Extracted page text data
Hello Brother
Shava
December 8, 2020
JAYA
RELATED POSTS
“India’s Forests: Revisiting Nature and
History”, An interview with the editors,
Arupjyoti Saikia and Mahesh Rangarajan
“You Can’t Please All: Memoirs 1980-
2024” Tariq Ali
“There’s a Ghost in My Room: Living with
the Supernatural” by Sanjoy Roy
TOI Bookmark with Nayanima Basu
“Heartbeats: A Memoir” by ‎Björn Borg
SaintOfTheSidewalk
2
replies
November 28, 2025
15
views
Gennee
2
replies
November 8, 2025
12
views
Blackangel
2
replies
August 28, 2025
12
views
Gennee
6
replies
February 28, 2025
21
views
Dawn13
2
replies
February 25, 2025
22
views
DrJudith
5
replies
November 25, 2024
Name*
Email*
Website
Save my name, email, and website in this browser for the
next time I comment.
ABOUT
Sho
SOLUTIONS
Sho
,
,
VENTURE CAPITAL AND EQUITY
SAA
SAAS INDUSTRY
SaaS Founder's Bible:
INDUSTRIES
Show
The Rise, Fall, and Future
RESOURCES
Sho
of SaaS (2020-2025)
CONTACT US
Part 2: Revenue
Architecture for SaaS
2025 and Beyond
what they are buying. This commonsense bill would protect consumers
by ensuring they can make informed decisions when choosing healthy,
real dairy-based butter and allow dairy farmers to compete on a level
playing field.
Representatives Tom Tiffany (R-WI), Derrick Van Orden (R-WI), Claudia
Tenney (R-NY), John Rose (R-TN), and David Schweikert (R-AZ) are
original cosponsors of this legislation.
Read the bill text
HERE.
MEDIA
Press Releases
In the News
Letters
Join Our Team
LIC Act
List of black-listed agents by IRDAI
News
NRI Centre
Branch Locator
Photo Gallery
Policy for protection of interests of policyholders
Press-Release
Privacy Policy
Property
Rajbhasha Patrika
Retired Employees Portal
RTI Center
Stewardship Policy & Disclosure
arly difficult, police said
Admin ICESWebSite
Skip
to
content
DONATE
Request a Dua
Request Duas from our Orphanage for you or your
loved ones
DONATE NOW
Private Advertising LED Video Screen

● Directions: Each entry shown above is to be duplicated exactly.

● Response box:
Hello Brother
Shava
December 8, 2020
JAYA
RELATED POSTS
“India’s Forests: Revisiting Nature and
History”, An interview with the editors,
Arupjyoti Saikia and Mahesh Rangarajan
“You Can’t Please All: Memoirs 1980-
2024” Tariq Ali
“There’s a Ghost in My Room: Living with
the Supernatural” by Sanjoy Roy
TOI Bookmark with Nayanima Basu
“Heartbeats: A Memoir” by ‎Björn Borg
SaintOfTheSidewalk
2
replies
November 28, 2025
15
views
Gennee
2
replies
November 8, 2025
12
views
Blackangel
2
replies
August 28, 2025
12
views
Gennee
6
replies
February 28, 2025
21
views
Dawn13
2
replies
February 25, 2025
22
views
DrJudith
5
replies
November 25, 2024
Name*
Email*
Website
Save my name, email, and website in this browser for the
next time I comment.
ABOUT
Sho
SOLUTIONS
Sho
,
,
VENTURE CAPITAL AND EQUITY
SAA
SAAS INDUSTRY
SaaS Founder's Bible:
INDUSTRIES
Show
The Rise, Fall, and Future
RESOURCES
Sho
of SaaS (2020-2025)
CONTACT US
Part 2: Revenue
Architecture for SaaS
2025 and Beyond
what they are buying. This commonsense bill would protect consumers
by ensuring they can make informed decisions when choosing healthy,
real dairy-based butter and allow dairy farmers to compete on a level
playing field.
Representatives Tom Tiffany (R-WI), Derrick Van Orden (R-WI), Claudia
Tenney (R-NY), John Rose (R-TN), and David Schweikert (R-AZ) are
original cosponsors of this legislation.
Read the bill text
HERE.
MEDIA
Press Releases
In the News
Letters
Join Our Team
LIC Act
List of black-listed agents by IRDAI
News
NRI Centre
Branch Locator
Photo Gallery
Policy for protection of interests of policyholders
Press-Release
Privacy Policy
Property
Rajbhasha Patrika
Retired Employees Portal
RTI Center
Stewardship Policy & Disclosure
arly difficult, police said
Admin ICESWebSite
Skip
to
content
DONATE
Request a Dua
Request Duas from our Orphanage for you or your
loved ones
DONATE NOW
Private Advertising LED Video Screen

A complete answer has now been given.